As we sit down together at this meal, with the Lord Jesus at the head of the table, we are partaking of a very simple meal—bread and wine. Because of this we may mistakenly forget one of the most important features of food and drink, which is the wonderful blessing of aroma. Smell is essential to what we call eating and drinking. You know what it is like to eat when you have a terrible cold—nothing tastes.
So what is the aroma here? That is simply another way of asking how this meal should taste. Just as St. Paul teaches us that we are the one loaf, and that we are the one body, so in another place he teaches that we are the aroma, we are the taste. The King James says that we are “a sweet savour of Christ” (2 Cor. 2:15). Other translations render this as aroma—showing the connection between aroma and savor. We cannot savor food without smelling it.
This is the savor of “his knowledge by us” (v. 14). The Lord Jesus was bruised for our iniquities. As the Puritan Thomas Watson observed, it is when spices are bruised that they give off their aroma. As we follow in our imitation of Christ, when we surrender for others, sacrifice for others, lay down our lives for others, it is in this way that we manifest the aroma of life unto life. For those who are perishing, it is a stench, but this is only because they have no stomach for the bread of life, and have no taste for the wine that washes away every bitter taste that sin leaves in the mouth.

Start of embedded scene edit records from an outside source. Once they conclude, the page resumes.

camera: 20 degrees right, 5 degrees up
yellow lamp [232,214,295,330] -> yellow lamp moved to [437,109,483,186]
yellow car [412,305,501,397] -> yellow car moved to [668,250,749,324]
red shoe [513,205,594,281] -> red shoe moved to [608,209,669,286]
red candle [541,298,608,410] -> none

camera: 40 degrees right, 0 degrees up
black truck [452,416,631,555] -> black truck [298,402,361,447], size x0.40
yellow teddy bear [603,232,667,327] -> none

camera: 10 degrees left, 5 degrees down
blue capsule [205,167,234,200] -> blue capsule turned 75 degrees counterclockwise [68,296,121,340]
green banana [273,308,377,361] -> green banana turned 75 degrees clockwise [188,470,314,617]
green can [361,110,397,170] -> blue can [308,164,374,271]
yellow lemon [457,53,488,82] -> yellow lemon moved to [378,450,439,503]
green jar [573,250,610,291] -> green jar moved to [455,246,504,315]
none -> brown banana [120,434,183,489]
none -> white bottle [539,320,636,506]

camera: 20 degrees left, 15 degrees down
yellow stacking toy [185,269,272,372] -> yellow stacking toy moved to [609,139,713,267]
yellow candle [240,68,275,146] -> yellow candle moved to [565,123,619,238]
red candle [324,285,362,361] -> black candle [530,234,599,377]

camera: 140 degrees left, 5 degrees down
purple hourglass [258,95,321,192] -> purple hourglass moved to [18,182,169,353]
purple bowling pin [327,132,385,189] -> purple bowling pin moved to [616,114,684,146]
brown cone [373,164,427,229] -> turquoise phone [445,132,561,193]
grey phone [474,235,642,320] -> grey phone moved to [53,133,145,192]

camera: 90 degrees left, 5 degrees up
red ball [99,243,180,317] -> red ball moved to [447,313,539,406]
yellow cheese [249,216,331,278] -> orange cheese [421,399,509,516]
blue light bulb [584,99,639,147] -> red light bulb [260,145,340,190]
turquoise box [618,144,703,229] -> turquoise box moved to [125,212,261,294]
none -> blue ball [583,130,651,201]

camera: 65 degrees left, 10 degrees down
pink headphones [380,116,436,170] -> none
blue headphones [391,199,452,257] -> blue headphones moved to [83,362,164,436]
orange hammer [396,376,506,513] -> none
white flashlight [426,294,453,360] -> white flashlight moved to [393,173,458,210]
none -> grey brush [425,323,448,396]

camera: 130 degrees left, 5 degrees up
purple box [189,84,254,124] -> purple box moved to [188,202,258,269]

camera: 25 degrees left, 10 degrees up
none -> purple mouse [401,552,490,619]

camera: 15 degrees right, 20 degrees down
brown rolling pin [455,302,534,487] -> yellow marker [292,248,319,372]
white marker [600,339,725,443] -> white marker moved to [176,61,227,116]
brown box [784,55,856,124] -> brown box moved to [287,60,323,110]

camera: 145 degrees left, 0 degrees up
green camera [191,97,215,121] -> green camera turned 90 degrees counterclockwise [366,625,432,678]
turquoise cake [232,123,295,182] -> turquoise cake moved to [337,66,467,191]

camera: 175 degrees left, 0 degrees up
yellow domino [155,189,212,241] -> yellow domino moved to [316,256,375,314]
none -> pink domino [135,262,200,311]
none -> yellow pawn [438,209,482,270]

This meal is supposed to have an aroma. When we gather together in love like this, that aroma should strike us in the face when we enter the room. You know what it is like to walk into a home where the cook has been doing wonderful things all day. This service should far surpass that—love smells and tastes like nothing else. All the delightful smells that you have ever encountered together with food are just faint types and shadows. They point to this; in some small way they smell like this.